To-do item:
Output each line of the material below as a JSON list of strings, one string per line, and leave out any blank lines.

Records excerpted from a collection:
--- --- ---
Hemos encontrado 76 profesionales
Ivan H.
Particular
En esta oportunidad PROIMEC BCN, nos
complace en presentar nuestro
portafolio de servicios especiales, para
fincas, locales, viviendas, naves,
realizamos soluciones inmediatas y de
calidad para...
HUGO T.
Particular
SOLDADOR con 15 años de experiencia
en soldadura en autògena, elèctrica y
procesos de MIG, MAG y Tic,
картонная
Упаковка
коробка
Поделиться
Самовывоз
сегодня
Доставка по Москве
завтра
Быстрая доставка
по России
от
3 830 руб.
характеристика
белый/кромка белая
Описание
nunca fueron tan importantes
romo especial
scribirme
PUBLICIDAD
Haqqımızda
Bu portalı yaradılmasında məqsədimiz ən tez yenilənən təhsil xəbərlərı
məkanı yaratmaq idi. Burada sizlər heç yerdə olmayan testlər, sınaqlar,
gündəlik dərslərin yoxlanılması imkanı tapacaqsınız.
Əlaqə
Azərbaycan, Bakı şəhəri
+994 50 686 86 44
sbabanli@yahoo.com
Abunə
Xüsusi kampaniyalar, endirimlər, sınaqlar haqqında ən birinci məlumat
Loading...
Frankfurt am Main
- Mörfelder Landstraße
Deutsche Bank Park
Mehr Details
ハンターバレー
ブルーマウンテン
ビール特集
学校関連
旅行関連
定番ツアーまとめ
--- --- ---
Response below:
[
  "Hemos encontrado 76 profesionales",
  "Ivan H.",
  "Particular",
  "En esta oportunidad PROIMEC BCN, nos",
  "complace en presentar nuestro",
  "portafolio de servicios especiales, para",
  "fincas, locales, viviendas, naves,",
  "realizamos soluciones inmediatas y de",
  "calidad para...",
  "HUGO T.",
  "Particular",
  "SOLDADOR con 15 años de experiencia",
  "en soldadura en autògena, elèctrica y",
  "procesos de MIG, MAG y Tic,",
  "картонная",
  "Упаковка",
  "коробка",
  "Поделиться",
  "Самовывоз",
  "сегодня",
  "Доставка по Москве",
  "завтра",
  "Быстрая доставка",
  "по России",
  "от",
  "3 830 руб.",
  "характеристика",
  "белый/кромка белая",
  "Описание",
  "nunca fueron tan importantes",
  "romo especial",
  "scribirme",
  "PUBLICIDAD",
  "Haqqımızda",
  "Bu portalı yaradılmasında məqsədimiz ən tez yenilənən təhsil xəbərlərı",
  "məkanı yaratmaq idi. Burada sizlər heç yerdə olmayan testlər, sınaqlar,",
  "gündəlik dərslərin yoxlanılması imkanı tapacaqsınız.",
  "Əlaqə",
  "Azərbaycan, Bakı şəhəri",
  "+994 50 686 86 44",
  "sbabanli@yahoo.com",
  "Abunə",
  "Xüsusi kampaniyalar, endirimlər, sınaqlar haqqında ən birinci məlumat",
  "Loading...",
  "Frankfurt am Main",
  "- Mörfelder Landstraße",
  "Deutsche Bank Park",
  "Mehr Details",
  "ハンターバレー",
  "ブルーマウンテン",
  "ビール特集",
  "学校関連",
  "旅行関連",
  "定番ツアーまとめ"
]